#### [The exercise]
Express the stretch from the line containing "Find anything that" through the line containing "117L107 107L94 92L89" as a numbered list, skipping blank lines and leaving the pictures out.

(Saved data entries)
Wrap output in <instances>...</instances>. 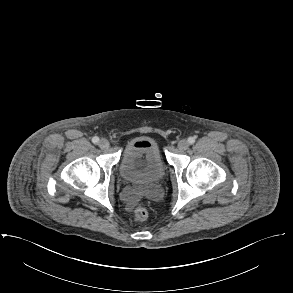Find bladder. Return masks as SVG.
<instances>
[{
	"label": "bladder",
	"mask_w": 293,
	"mask_h": 293,
	"mask_svg": "<svg viewBox=\"0 0 293 293\" xmlns=\"http://www.w3.org/2000/svg\"><path fill=\"white\" fill-rule=\"evenodd\" d=\"M120 175L133 186L151 188L165 175V164L158 145L143 140L127 145L120 161Z\"/></svg>",
	"instance_id": "1"
}]
</instances>
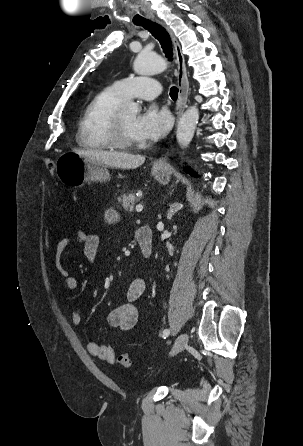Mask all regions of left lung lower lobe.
Wrapping results in <instances>:
<instances>
[{
  "mask_svg": "<svg viewBox=\"0 0 303 446\" xmlns=\"http://www.w3.org/2000/svg\"><path fill=\"white\" fill-rule=\"evenodd\" d=\"M186 172L191 174L192 176H196V173L192 172L190 168H187Z\"/></svg>",
  "mask_w": 303,
  "mask_h": 446,
  "instance_id": "left-lung-lower-lobe-1",
  "label": "left lung lower lobe"
}]
</instances>
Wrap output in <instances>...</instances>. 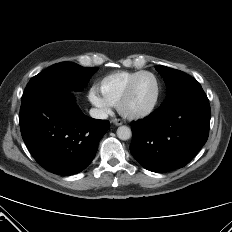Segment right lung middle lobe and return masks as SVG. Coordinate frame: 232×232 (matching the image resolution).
I'll return each instance as SVG.
<instances>
[{
    "instance_id": "right-lung-middle-lobe-1",
    "label": "right lung middle lobe",
    "mask_w": 232,
    "mask_h": 232,
    "mask_svg": "<svg viewBox=\"0 0 232 232\" xmlns=\"http://www.w3.org/2000/svg\"><path fill=\"white\" fill-rule=\"evenodd\" d=\"M97 70L98 67H82L71 62L54 64L29 81L23 93L22 100L36 93L53 89L81 91Z\"/></svg>"
}]
</instances>
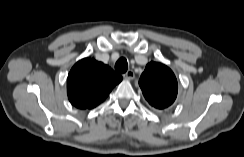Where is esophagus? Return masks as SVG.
Masks as SVG:
<instances>
[{"label": "esophagus", "instance_id": "esophagus-1", "mask_svg": "<svg viewBox=\"0 0 244 157\" xmlns=\"http://www.w3.org/2000/svg\"><path fill=\"white\" fill-rule=\"evenodd\" d=\"M124 79L132 80L135 77V74L132 70H128L126 73L123 74Z\"/></svg>", "mask_w": 244, "mask_h": 157}]
</instances>
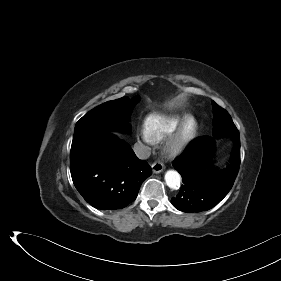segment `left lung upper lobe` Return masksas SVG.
Instances as JSON below:
<instances>
[{
	"instance_id": "1",
	"label": "left lung upper lobe",
	"mask_w": 281,
	"mask_h": 281,
	"mask_svg": "<svg viewBox=\"0 0 281 281\" xmlns=\"http://www.w3.org/2000/svg\"><path fill=\"white\" fill-rule=\"evenodd\" d=\"M213 106V134L214 136H230L235 135L238 130L235 127L231 116L228 112L218 106L214 101L212 102Z\"/></svg>"
}]
</instances>
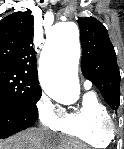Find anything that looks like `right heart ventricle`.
Wrapping results in <instances>:
<instances>
[{"label":"right heart ventricle","mask_w":124,"mask_h":149,"mask_svg":"<svg viewBox=\"0 0 124 149\" xmlns=\"http://www.w3.org/2000/svg\"><path fill=\"white\" fill-rule=\"evenodd\" d=\"M109 117L107 107L94 92L89 91L83 95L76 109L64 112L55 131L91 147L105 148L112 137L103 131L102 123Z\"/></svg>","instance_id":"right-heart-ventricle-1"}]
</instances>
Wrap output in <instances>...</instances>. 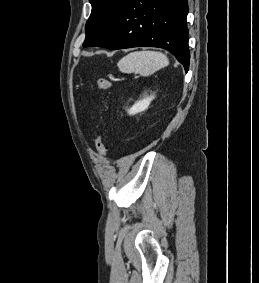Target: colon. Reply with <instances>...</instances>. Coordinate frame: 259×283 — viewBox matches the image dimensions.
<instances>
[{
	"label": "colon",
	"mask_w": 259,
	"mask_h": 283,
	"mask_svg": "<svg viewBox=\"0 0 259 283\" xmlns=\"http://www.w3.org/2000/svg\"><path fill=\"white\" fill-rule=\"evenodd\" d=\"M96 85L101 90H109L111 88V82L104 77H98L96 79ZM96 149L101 155L107 154L109 148L104 135H101L97 138Z\"/></svg>",
	"instance_id": "1"
}]
</instances>
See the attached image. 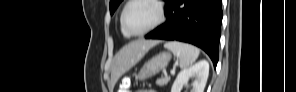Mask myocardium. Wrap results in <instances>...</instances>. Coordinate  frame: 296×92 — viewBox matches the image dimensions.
<instances>
[{"mask_svg":"<svg viewBox=\"0 0 296 92\" xmlns=\"http://www.w3.org/2000/svg\"><path fill=\"white\" fill-rule=\"evenodd\" d=\"M137 1H148V2H151L153 3L156 7H157V10H158V18L157 20L150 26L148 27L147 29L143 30V31H140V32H132L130 30H128L127 26H126V21H125V14H126V11L128 9V7L134 3V2H137ZM165 19V9H164V6H163V3L161 1H158V0H130L126 3V5L124 6L123 8V11L121 13V18H120V21H121V27L123 29V31L129 35V36H133V37H139V36H143V35H146L147 33L153 31L154 29H156L157 27H159L162 22L164 21Z\"/></svg>","mask_w":296,"mask_h":92,"instance_id":"f54148a6","label":"myocardium"}]
</instances>
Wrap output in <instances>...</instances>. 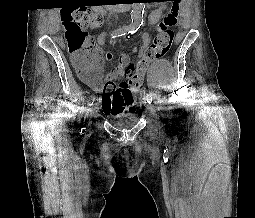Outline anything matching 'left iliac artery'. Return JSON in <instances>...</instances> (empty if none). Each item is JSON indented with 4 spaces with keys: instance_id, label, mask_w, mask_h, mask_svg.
Returning a JSON list of instances; mask_svg holds the SVG:
<instances>
[{
    "instance_id": "left-iliac-artery-1",
    "label": "left iliac artery",
    "mask_w": 255,
    "mask_h": 218,
    "mask_svg": "<svg viewBox=\"0 0 255 218\" xmlns=\"http://www.w3.org/2000/svg\"><path fill=\"white\" fill-rule=\"evenodd\" d=\"M131 34H133V32H131ZM146 100L148 103H152V97L150 95L146 96Z\"/></svg>"
}]
</instances>
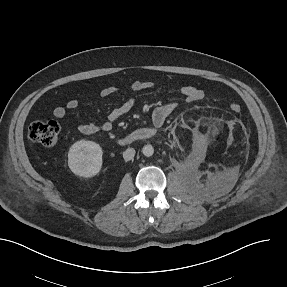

#### [Task result]
1. Find anything that looks like `right heart ventricle`.
2. Wrapping results in <instances>:
3. <instances>
4. [{"label":"right heart ventricle","mask_w":124,"mask_h":149,"mask_svg":"<svg viewBox=\"0 0 124 149\" xmlns=\"http://www.w3.org/2000/svg\"><path fill=\"white\" fill-rule=\"evenodd\" d=\"M109 117L107 107L94 92L89 91L83 95L76 109L64 112L55 131L91 147L105 148L112 137L103 131L102 123Z\"/></svg>","instance_id":"right-heart-ventricle-1"}]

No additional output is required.